▶ Required tasks:
a – In the Java Sound API introduction, what does the API not include?
b – Copy out the Java Sound API introduction from "The Java Sound API provides the" up to and including "the end user.".

Chapter 1: Introduction to the Java Sound API

Design Goals

The Java Sound API is a low-level API for effecting and controlling the input and output of sound media, including both audio and Musical Instrument Digital Interface (MIDI) data. The Java Sound API provides explicit control over the capabilities normally required for sound input and output, in a framework that promotes extensibility and flexibility.

Who is the Java Sound API For?

Because sound is so fundamental, the Java Sound API fulfills the needs of a wide range of application developers. Potential application areas include:

Communication frameworks, such as conferencing and telephony
End-user content delivery systems, such as media players and music using streamed content
Interactive application programs, such as games and Web sites that use dynamic content
Content creation and editing
Tools, toolkits, and utilities

How Does the Java Sound API Relate to Other Interfaces?

The Java Sound API provides the lowest level of sound support on the Java platform. It provides application programs with a great amount of control over sound operations, and it is extensible. For example, the Java Sound API supplies mechanisms for installing, accessing, and manipulating system resources such as audio mixers, MIDI synthesizers, other audio or MIDI devices, file readers and writers, and sound format converters. The Java Sound API does not include sophisticated sound editors or graphical tools, but it provides capabilities upon which such programs can be built. It emphasizes low-level control beyond that commonly expected by the end user.

▶ Information provided:
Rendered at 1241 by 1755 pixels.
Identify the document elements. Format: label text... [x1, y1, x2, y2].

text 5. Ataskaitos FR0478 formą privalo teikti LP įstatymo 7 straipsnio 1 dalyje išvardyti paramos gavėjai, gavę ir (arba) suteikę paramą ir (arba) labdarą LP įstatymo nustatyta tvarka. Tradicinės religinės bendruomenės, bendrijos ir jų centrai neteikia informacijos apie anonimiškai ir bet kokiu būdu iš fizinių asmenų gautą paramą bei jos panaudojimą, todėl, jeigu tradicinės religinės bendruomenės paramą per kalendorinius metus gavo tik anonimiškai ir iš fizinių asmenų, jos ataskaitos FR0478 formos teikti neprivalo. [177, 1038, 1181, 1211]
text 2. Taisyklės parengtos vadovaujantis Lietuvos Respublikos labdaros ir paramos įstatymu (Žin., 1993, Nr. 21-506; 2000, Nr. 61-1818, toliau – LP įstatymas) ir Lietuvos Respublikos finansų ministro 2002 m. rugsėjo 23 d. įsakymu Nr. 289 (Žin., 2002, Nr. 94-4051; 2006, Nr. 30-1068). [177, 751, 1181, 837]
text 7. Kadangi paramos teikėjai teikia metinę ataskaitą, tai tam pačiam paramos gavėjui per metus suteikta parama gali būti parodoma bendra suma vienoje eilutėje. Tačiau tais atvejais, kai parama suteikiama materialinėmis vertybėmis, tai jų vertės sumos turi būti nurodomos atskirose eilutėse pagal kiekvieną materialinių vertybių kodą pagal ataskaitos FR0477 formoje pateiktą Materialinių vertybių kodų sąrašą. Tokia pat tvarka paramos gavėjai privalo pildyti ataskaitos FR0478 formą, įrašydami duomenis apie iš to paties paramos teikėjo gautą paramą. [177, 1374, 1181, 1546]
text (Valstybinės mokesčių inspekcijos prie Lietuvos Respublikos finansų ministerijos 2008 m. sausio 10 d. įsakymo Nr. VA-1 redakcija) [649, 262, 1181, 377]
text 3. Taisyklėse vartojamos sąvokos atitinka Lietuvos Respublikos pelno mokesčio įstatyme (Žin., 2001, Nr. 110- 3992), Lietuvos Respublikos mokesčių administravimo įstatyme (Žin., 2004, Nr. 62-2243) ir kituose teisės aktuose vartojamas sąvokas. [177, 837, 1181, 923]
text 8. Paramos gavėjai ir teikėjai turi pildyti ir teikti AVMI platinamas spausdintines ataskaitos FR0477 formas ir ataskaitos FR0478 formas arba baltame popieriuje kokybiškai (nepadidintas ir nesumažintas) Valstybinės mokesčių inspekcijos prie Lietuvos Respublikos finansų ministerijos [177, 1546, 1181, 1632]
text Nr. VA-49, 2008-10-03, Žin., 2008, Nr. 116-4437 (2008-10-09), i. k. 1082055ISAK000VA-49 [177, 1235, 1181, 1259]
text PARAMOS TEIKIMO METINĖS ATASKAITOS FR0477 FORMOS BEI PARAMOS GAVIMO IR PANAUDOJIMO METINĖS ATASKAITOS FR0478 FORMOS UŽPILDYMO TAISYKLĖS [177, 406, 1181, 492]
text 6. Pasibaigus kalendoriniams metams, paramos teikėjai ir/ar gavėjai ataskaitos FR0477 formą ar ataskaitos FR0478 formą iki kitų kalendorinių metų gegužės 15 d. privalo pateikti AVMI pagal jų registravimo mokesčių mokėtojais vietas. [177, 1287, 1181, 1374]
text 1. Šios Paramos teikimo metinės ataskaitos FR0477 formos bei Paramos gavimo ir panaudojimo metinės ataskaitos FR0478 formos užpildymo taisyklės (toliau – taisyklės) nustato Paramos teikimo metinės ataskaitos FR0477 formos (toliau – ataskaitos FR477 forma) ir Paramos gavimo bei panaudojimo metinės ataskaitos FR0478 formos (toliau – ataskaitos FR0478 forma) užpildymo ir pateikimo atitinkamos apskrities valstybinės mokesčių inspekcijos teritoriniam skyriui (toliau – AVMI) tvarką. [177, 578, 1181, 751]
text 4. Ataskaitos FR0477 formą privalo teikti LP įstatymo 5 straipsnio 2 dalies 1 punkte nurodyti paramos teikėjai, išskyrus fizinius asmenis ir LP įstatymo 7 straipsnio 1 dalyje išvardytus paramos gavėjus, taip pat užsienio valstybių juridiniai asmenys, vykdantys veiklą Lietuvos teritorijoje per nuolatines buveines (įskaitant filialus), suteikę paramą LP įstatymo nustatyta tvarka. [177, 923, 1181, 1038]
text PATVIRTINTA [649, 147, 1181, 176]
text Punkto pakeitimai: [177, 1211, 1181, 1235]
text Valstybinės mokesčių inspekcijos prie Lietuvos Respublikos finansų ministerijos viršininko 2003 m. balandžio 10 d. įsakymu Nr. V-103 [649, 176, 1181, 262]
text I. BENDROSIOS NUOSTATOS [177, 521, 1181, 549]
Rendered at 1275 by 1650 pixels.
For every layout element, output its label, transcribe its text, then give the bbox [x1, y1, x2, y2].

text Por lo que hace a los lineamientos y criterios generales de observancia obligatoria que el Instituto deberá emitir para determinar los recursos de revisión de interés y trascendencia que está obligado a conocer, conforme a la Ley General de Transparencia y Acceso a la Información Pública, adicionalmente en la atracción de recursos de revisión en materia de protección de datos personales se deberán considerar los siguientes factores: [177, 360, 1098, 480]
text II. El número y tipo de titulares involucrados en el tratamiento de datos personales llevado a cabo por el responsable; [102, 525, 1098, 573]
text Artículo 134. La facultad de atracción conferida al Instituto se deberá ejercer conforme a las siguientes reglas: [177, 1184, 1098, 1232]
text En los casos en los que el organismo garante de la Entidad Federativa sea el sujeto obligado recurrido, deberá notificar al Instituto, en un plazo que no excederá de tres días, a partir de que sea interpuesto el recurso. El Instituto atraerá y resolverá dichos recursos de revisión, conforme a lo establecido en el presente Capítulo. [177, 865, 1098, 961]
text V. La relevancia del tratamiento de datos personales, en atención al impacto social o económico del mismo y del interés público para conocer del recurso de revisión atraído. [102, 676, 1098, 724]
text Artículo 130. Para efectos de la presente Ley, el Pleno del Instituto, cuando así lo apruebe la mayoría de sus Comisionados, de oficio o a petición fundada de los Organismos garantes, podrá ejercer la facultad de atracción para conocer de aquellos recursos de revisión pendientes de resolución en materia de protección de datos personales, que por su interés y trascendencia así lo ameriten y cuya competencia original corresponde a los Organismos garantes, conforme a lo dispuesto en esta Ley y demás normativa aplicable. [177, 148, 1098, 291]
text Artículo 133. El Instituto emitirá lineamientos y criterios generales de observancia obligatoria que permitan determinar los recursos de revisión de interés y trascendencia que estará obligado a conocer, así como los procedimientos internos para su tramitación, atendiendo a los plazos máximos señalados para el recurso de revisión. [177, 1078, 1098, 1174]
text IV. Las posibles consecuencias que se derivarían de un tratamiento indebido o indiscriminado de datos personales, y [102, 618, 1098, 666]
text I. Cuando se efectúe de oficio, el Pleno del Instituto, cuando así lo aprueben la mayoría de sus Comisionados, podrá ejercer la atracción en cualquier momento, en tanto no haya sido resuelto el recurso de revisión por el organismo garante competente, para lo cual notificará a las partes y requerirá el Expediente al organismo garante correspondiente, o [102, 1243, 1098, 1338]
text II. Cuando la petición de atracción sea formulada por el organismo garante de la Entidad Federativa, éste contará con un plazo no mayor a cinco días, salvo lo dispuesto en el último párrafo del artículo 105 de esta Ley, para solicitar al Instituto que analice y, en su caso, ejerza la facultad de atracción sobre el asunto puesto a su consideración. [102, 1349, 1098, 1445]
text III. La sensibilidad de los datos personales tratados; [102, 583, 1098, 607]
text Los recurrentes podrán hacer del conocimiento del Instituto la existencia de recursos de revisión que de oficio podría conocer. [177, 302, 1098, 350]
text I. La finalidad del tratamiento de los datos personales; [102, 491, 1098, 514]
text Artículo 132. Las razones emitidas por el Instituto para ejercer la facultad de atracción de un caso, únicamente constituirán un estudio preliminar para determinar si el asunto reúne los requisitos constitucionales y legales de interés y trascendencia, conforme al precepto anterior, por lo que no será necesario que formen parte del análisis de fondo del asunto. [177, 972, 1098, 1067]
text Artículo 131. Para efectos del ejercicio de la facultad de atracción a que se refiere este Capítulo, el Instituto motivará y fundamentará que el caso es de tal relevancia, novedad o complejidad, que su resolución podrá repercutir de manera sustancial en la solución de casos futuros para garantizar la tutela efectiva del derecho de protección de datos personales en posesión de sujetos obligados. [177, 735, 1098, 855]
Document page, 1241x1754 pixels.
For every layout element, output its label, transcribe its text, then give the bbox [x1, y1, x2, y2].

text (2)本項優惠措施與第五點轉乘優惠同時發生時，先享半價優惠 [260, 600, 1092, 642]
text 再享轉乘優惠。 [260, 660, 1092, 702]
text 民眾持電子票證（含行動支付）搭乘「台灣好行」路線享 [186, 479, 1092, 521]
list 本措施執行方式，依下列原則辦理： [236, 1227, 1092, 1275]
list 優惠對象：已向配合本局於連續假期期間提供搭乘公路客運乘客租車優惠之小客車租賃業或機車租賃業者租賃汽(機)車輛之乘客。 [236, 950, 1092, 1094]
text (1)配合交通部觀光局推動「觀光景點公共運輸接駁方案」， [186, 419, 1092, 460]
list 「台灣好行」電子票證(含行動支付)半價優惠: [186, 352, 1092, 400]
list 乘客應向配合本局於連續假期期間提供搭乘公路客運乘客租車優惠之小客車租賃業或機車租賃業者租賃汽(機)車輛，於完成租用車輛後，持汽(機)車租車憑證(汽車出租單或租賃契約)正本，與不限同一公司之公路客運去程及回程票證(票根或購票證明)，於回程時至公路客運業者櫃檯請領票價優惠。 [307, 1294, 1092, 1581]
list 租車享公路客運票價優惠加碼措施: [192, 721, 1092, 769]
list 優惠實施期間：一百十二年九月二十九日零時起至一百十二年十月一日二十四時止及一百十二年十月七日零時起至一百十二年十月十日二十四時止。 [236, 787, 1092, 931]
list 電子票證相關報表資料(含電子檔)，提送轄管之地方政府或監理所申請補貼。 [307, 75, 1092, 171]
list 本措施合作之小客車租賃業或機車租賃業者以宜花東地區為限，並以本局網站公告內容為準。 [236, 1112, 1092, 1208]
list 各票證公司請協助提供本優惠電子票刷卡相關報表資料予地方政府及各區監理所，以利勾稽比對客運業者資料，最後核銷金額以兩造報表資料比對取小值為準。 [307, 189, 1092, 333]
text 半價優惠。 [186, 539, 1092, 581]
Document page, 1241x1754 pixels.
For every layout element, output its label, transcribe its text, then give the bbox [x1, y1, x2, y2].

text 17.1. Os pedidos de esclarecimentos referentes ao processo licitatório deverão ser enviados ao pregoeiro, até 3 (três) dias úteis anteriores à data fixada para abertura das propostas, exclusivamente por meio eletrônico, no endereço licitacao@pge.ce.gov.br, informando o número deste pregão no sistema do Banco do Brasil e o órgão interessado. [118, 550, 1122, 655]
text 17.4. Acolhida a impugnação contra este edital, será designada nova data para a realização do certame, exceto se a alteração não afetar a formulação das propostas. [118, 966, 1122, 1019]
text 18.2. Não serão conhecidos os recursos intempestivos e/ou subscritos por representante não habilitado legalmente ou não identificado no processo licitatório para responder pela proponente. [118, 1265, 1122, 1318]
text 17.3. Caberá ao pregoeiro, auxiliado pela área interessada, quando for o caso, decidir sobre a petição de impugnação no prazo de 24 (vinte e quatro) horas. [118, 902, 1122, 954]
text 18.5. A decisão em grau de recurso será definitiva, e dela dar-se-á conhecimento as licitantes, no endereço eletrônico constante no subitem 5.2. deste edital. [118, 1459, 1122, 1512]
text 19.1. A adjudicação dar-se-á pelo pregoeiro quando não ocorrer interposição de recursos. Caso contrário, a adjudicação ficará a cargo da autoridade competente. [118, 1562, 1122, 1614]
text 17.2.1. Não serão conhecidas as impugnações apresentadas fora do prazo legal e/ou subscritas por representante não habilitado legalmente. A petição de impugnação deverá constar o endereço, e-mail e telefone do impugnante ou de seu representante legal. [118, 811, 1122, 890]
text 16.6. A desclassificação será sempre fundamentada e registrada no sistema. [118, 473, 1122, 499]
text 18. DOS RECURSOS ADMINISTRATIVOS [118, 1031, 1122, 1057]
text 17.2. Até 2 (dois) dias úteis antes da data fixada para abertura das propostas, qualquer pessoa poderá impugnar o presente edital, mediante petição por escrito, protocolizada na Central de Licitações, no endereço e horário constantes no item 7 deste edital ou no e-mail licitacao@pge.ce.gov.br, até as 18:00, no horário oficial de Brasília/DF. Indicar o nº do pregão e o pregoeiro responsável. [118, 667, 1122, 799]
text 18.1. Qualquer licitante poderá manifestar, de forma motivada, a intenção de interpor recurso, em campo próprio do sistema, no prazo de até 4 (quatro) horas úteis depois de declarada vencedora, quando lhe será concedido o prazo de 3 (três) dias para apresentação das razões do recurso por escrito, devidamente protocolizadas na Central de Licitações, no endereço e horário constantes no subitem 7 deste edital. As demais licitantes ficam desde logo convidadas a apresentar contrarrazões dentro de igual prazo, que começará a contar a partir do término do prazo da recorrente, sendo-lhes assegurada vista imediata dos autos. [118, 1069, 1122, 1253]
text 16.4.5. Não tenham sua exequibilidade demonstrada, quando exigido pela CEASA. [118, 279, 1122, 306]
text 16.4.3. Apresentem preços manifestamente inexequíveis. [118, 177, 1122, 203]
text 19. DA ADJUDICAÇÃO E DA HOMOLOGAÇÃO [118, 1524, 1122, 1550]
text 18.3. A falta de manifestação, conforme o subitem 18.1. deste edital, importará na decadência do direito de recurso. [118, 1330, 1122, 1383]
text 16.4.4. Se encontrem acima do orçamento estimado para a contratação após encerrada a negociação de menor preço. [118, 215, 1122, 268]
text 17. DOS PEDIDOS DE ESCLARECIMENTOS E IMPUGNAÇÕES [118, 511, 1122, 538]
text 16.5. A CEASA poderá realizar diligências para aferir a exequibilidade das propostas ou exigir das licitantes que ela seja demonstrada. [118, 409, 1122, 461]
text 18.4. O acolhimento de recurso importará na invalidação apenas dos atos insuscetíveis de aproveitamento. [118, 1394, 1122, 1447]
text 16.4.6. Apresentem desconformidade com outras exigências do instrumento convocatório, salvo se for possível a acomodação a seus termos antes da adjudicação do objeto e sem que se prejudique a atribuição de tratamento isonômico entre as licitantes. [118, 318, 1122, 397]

▶ Task-by-task results:
a – Sophisticated sound editors or graphical tools.

b –
The Java Sound API provides the lowest level of sound support on the Java platform. It provides application programs with a great amount of control over sound operations, and it is extensible. For example, the Java Sound API supplies mechanisms for installing, accessing, and manipulating system resources such as audio mixers, MIDI synthesizers, other audio or MIDI devices, file readers and writers, and sound format converters. The Java Sound API does not include sophisticated sound editors or graphical tools, but it provides capabilities upon which such programs can be built. It emphasizes low-level control beyond that commonly expected by the end user.